Tuesday, August 22, 2006

Globe correct in initial handling of JonBenet story

Since school began, as usual, the output of posts on The Turner Report has dropped somewhat and occasionally, I miss writing on something simply due to not having enough time.
That happened last week after the initial news of a break in the JonBenet Ramsey story took place, I was naturally interested in how the local media would handle the story.
On the television side, KODE and KSNF both led their 5 p.m. newscasts that evening with the JonBenet story, while KOAM had it further down the list of stories, though it was mentioned at the top of the program.
The Joplin Globe handled it correctly the next morning.

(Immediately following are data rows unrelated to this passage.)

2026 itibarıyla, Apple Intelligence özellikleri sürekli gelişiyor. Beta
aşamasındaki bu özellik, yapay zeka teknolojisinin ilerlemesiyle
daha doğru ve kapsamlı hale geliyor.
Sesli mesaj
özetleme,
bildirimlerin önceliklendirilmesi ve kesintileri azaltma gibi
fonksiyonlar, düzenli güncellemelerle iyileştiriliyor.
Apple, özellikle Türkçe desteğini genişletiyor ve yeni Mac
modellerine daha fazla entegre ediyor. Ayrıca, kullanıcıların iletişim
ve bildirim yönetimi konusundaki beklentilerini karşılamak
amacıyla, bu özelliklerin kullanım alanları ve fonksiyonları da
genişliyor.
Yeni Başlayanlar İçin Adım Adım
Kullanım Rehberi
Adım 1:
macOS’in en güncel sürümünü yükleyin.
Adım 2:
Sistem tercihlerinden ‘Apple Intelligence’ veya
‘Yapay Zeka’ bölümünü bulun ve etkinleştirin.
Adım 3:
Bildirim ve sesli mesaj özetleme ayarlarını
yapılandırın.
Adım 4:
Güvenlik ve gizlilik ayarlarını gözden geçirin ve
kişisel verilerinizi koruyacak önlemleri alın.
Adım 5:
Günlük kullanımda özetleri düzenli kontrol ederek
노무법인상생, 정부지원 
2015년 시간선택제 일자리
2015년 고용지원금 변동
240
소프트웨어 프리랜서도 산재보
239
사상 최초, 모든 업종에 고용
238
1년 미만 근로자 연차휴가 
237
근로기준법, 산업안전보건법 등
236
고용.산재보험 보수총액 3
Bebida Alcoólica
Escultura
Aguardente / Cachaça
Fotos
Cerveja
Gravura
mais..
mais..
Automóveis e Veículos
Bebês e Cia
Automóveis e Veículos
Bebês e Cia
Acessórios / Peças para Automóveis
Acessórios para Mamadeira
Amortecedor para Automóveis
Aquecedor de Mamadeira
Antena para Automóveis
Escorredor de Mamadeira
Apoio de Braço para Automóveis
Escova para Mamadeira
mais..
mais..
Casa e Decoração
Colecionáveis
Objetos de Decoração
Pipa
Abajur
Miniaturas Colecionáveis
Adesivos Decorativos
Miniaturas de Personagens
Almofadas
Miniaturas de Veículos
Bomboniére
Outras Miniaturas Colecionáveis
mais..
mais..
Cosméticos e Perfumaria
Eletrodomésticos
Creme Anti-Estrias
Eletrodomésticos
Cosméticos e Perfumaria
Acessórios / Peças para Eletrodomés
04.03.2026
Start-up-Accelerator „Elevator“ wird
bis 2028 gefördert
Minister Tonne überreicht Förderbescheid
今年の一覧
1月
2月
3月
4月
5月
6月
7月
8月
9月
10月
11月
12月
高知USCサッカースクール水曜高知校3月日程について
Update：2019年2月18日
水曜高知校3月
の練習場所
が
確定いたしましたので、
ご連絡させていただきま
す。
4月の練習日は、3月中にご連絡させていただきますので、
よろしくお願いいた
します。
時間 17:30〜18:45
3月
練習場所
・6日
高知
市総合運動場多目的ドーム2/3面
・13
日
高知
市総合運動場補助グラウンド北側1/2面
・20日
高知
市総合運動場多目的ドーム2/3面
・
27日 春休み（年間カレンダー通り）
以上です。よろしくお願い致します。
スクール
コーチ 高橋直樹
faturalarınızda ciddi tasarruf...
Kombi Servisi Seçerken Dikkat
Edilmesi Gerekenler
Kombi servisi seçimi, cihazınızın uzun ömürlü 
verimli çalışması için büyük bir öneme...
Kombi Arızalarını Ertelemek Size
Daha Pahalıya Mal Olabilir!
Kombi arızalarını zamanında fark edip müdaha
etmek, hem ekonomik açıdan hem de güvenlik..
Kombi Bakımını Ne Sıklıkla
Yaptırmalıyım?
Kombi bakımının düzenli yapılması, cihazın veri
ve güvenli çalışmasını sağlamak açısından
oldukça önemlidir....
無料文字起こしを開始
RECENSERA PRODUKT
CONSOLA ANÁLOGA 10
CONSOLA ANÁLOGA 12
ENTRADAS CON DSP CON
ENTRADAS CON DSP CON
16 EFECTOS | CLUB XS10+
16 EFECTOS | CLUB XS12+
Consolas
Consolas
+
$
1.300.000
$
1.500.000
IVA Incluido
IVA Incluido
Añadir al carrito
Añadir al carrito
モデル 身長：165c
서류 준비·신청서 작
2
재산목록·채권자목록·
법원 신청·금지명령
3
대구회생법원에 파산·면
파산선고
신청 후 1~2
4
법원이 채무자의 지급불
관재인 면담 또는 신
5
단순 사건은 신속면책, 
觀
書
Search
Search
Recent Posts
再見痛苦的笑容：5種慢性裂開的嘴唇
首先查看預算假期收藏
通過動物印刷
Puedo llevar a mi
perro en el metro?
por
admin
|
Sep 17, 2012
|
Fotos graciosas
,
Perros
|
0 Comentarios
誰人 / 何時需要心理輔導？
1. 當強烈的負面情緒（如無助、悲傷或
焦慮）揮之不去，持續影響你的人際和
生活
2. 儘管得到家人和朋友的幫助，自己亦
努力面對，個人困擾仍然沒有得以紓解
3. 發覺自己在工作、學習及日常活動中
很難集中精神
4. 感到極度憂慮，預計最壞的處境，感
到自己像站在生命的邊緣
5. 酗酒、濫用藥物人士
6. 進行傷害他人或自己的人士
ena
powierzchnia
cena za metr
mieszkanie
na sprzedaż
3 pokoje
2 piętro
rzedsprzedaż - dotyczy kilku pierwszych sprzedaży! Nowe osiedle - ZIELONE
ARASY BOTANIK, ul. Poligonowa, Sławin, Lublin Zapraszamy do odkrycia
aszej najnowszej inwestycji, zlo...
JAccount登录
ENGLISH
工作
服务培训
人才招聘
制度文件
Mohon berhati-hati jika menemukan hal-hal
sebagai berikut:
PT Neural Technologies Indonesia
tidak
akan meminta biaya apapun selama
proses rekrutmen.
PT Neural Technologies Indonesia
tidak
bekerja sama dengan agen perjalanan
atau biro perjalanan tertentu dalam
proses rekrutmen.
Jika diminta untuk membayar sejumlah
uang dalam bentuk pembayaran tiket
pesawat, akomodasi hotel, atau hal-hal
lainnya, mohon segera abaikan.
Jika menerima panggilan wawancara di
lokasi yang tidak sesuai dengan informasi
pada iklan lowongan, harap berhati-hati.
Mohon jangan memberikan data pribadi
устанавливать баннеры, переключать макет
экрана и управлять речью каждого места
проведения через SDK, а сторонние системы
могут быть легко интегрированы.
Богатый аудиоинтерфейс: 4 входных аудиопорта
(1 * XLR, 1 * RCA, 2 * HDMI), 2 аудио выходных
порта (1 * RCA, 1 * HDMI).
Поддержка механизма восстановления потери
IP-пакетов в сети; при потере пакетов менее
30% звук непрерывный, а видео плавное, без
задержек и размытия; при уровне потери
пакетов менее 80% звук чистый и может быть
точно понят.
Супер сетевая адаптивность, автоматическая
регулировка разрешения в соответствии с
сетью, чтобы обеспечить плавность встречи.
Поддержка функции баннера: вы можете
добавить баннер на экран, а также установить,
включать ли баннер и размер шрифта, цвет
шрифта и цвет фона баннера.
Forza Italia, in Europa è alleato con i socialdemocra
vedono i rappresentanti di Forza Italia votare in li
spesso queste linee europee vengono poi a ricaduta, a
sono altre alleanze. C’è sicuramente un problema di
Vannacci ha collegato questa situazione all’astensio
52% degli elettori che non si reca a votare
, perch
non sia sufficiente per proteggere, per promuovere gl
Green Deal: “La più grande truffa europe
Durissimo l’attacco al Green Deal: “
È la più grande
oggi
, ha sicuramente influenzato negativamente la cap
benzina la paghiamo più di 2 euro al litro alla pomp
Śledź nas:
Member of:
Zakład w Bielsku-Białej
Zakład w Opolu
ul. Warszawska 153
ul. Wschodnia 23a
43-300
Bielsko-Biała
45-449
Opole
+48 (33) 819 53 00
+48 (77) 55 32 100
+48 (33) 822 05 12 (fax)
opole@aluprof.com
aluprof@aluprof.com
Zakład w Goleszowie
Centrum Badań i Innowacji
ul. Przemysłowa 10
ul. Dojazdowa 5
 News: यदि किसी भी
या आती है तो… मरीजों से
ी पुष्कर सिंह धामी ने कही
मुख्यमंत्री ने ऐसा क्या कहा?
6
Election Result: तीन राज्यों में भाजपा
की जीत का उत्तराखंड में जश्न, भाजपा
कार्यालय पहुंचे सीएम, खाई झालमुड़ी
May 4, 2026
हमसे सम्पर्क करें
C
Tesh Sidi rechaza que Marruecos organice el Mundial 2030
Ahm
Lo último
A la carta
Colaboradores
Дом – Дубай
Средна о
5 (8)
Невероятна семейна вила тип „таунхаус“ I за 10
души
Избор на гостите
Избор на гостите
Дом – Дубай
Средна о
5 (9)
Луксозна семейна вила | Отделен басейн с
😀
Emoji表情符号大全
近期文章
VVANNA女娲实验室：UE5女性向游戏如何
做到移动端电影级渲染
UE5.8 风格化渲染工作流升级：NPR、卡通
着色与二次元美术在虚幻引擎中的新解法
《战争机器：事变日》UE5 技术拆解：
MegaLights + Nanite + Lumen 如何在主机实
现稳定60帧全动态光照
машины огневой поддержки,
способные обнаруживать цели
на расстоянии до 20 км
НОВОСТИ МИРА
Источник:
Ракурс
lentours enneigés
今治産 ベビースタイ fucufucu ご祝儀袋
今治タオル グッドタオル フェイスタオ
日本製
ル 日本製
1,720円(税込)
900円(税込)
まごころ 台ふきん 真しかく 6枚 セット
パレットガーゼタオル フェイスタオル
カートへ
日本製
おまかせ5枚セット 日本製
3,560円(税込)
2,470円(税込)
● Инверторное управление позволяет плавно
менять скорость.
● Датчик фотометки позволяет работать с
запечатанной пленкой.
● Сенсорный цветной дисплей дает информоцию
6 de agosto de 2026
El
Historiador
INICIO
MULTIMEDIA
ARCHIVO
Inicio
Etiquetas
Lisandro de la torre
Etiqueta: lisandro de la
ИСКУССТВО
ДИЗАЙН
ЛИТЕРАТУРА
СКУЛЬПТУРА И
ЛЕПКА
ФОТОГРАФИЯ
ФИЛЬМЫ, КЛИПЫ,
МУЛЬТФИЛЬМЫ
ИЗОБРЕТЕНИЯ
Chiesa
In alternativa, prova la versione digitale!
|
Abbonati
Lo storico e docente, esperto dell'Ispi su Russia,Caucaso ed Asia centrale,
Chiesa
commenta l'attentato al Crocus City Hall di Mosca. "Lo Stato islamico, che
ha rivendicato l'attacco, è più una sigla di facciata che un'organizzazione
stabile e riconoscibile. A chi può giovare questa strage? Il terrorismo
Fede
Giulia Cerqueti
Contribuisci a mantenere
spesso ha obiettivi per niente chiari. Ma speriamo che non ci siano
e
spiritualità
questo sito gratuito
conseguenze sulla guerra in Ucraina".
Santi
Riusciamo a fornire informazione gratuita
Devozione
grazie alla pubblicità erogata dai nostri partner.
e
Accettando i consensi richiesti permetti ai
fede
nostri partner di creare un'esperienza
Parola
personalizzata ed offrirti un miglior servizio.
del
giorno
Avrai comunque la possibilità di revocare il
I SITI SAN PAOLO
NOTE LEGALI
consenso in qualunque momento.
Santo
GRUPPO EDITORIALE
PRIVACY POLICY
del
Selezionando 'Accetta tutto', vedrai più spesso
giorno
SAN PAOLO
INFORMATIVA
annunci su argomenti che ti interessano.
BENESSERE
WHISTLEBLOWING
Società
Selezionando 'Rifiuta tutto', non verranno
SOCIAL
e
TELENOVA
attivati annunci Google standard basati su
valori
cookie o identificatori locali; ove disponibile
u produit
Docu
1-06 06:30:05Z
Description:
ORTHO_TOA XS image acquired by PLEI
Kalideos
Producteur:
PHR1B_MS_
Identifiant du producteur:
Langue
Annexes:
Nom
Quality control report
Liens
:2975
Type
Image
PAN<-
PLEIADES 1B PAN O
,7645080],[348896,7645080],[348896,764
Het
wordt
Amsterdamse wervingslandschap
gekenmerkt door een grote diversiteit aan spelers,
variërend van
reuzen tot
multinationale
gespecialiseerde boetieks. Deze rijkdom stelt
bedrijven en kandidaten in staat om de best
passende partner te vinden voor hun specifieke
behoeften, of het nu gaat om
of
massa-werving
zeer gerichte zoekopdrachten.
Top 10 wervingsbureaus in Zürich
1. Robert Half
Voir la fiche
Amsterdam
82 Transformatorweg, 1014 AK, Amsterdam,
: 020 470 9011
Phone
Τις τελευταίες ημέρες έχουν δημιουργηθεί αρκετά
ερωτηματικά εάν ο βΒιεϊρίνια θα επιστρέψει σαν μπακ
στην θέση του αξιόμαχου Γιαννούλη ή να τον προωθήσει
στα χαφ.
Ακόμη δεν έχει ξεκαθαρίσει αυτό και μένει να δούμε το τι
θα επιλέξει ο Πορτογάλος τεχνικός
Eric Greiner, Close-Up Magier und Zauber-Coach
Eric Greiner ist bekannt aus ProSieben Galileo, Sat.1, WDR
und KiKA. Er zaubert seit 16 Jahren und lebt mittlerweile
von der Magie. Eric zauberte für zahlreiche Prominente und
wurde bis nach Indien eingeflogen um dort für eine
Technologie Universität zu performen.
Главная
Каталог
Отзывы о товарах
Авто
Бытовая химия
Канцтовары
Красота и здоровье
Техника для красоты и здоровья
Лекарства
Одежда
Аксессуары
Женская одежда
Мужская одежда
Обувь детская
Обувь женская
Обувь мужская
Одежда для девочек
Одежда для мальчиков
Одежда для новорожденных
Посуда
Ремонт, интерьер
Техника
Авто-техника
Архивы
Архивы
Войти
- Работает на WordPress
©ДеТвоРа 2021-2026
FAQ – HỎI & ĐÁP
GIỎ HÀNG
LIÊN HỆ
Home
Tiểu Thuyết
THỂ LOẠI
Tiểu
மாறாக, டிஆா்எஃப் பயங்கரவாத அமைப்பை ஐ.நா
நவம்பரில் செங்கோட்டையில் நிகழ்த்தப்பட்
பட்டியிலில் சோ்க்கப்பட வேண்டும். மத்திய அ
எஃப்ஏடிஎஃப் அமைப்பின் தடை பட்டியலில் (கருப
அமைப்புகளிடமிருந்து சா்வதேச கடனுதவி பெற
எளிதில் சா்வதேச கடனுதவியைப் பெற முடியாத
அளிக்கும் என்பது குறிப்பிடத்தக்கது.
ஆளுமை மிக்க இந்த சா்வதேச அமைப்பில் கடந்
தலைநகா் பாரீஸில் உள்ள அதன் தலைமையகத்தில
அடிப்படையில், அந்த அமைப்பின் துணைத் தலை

The newspaper stuck with local stories on page one and put the JonBenet story in Section C, an acknowledgement that interest existed in the story so it should be in the newspaper, but that it did not deserve the emphasis given to local stories or to important national and international stories.
So imagine my disappointment when I read Editor Ed Simpson's column Sunday. Instead of making a bold defense of a proper decision, he kowtowed to a solitary critic.

I took a rather disdainful message from a gentleman visiting Joplin last week who questioned the general rubeness of the Globe for failing to put the arrest of a suspect in the JonBenet Ramsey killing on the front page. Actually, he didn't question it at all; he seemed quite convinced Li'l Abner was running the show.
We played the story on page 4C of Thursday's editions.
On the front page that day, we carried a package on Joplin's first day of school; Surface being charged with driving while intoxicated; the Joplin City Council advancing a public-safety tax for a final vote and ... this is what did it for the visitor ... a report on the rise of skin infections in the United States.
OK, I thought, the guy has a point. But, then, I thought: I really, really don't care about a suspect in the death of a Denver child beauty queen. I would care about a real arrest, if someone could give me the details that would allow a reasonable person to conclude that police are finally getting somewhere.
So far, the lists of suspects has included her entire family at one point or another and nearly everyone who ever passed by the house.
I would be very interested in your thoughts.


If I understand what Simpson was saying, if he could have been certain this was the story that finally got to the bottom of JonBenet Ramsey's murder, he would have given it page-one play.
The JonBenet Ramsey story does not belong on page one of The Joplin Globe or any other paper other than the one in Boulder, Colo. It is one of those stories like the Scott and Laci Peterson story or the Natalee Holloway disappearance that somehow grab the attention of the media while other, more important, stories are shunted to the background.
Should it receive play in the Globe? Absolutely, but it should be handled insamesdame manner as celebrity news and non-local human interest stories and put in a back section, or at least in the back part of the Section A.
Tabloid-type stories from other states do not belong on page one of a local newspaper.

1 comment:

Anonymous said...

The problem is not with the story of Karr's arrest but in overplaying the story.

I think it should have been on page one--below the fold, in brief.

I find the Globe's noble decision curious--in that it was the same paper that ran the exact same photograph of O.J. Simpson day after day after day--sometimes twice in one edition (main story and Section A briefs).